Timnas Indonesia gagal lolos ke Piala Dunia 2026 usai kalah 0-1 dari Irak di laga terakhir Kualifikasi Putaran Keempat.
Laga Irak vs Indonesia pada Minggu (12/10) dini hari WIB di King Abdullah Sports City Stadium, Jeddah itu tampak menjadi mimpi buruk bagi penggemar sepak bola nasional terutama saya.
Memang, saya masih tidak menyangka bahwa Indonesia bisa berada di momen yang cukup dekat dengan pintu masuk ke Piala Dunia seperti saat ini.
Tetapi, ketika memang Indonesia berada sedekat ini, maka saya pun berharap Garuda benar-benar bisa terbang ke Piala Dunia 2026.
Tetapi, ketika itu gagal terwujud, saya pun cukup sedih. Karena terasa seperti melihat Timnas Indonesia pada Piala AFF 2010.

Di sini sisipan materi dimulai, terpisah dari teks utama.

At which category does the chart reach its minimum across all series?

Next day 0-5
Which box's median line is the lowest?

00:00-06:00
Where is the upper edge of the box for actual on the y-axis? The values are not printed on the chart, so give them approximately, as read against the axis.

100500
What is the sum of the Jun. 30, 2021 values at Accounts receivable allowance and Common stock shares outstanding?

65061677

Kala itu, peluang juara pertama kali di Piala AFF tampak sangat mungkin. Namun, di atas lapangan ternyata tidak demikian. Indonesia harus kembali menjadi peringkat kedua alias runner up.

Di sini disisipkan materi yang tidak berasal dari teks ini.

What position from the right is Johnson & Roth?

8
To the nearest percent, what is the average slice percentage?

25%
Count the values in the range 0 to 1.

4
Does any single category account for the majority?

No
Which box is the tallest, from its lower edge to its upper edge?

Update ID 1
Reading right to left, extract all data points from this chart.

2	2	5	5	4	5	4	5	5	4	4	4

Jika melihat di antara deretan edisi Piala AFF yang pernah saya tonton, 2010 adalah yang paling disayangkan jika dibanding dengan 2016 dan 2020--digelar 2021 karena pandemi Covid-19.
Sebab, pada edisi itulah, Indonesia diperkuat paduan yang ideal antara pemain senior, pemain muda, dan tambahan pemain naturalisasi serta keturunan yang sesuai kebutuhan.
Komposisi tersebut bahkan masih kurang terlihat saat ini dengan diperkuat deretan nama yang berkarier di Eropa. Mengapa saya sebut demikian?
Karena, pemain seperti Thom Haye (30 tahun), Jordi Amat (33 tahun), Marc Klok (32 tahun), Sandy Walsh (30 tahun), dan Joey Pelupessy (32 tahun) adalah pemain senior berdasarkan usia, namun secara jam terbang dengan Garuda di dada tidak sebanyak pemain seusia mereka di timnas lain.